Work order 1: In the review of the Caretaker's "Stage 2," how many parts did Leland James Kirby plan for the persona's slip into dementia?
Work order 2: Write out the review of the Caretaker's "Stage 2" word for word, everything from "There are way" down to "could have imagined.".

Provided text:
* * *
Wednesday, April 19, 2017

The Caretaker, "Everywhere at the End of Time - Stage 2"

In one of last year's best interview pieces, Leland James Kirby laid out his plans for the Caretaker persona's six part slip into dementia.

"The interesting thing is the switch between the first and second album. The second one is a massive difference between the moods. The second one is the point where you realise that something is wrong. You’re seeing doctors. You’re still coherent enough to say, “Right, I’ve got dementia…” You know this thing is coming. There’s a bit of disbelief."

There are way too many great quotes from that interview to list here, but it's rare to see an artist's vision translate so vividly into the finished product.  "Stage 2" is exactly what Kirby promised and more.  If anything it's even more nerve-wrackingly beautiful than I ever could have imagined.

The first album didn't stray very far from much of his prior work as The Caretaker.  His gently distorted ballroom ballads conveyed a type of nostalgia that could either be sad (crushing realizations that the old days are gone and never coming back) or wistful and peaceful (happy remembrances of how simple and fun those old days were).
* * *
Information given:
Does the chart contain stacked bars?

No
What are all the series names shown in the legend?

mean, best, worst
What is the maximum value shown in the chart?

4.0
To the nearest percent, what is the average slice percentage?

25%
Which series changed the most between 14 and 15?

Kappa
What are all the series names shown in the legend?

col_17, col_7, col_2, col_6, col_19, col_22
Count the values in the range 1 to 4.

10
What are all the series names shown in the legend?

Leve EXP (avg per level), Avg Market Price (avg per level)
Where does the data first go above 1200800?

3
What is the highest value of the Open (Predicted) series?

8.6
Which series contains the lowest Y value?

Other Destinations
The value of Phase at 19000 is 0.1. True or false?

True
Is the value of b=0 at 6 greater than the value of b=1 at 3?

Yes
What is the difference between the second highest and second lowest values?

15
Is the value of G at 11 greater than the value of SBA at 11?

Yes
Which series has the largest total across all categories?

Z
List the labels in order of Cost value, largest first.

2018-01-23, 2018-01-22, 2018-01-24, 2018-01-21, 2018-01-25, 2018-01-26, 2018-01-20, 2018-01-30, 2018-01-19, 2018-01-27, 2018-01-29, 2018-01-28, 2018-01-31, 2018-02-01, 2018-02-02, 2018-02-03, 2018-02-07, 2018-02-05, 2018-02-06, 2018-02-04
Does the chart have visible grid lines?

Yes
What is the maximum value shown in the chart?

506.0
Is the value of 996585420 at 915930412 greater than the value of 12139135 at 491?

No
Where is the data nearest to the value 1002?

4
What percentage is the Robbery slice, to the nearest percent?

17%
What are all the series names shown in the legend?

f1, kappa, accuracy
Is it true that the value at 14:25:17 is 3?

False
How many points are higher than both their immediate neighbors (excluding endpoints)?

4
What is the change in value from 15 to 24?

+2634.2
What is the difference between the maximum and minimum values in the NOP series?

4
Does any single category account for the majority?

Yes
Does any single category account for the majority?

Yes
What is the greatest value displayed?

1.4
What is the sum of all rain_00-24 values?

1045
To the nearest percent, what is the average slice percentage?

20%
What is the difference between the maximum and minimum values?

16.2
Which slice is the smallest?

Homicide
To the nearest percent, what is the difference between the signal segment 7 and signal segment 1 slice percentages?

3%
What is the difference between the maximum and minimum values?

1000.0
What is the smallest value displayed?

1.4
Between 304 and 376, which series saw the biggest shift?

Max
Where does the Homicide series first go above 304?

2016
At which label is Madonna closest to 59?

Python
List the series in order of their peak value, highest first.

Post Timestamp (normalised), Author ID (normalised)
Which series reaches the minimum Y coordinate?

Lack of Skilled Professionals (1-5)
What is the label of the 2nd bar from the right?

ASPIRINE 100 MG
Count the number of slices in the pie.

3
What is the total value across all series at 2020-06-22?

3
* * *
Response area 1: Six parts.

Response area 2:
There are way too many great quotes from that interview to list here, but it's rare to see an artist's vision translate so vividly into the finished product.  "Stage 2" is exactly what Kirby promised and more.  If anything it's even more nerve-wrackingly beautiful than I ever could have imagined.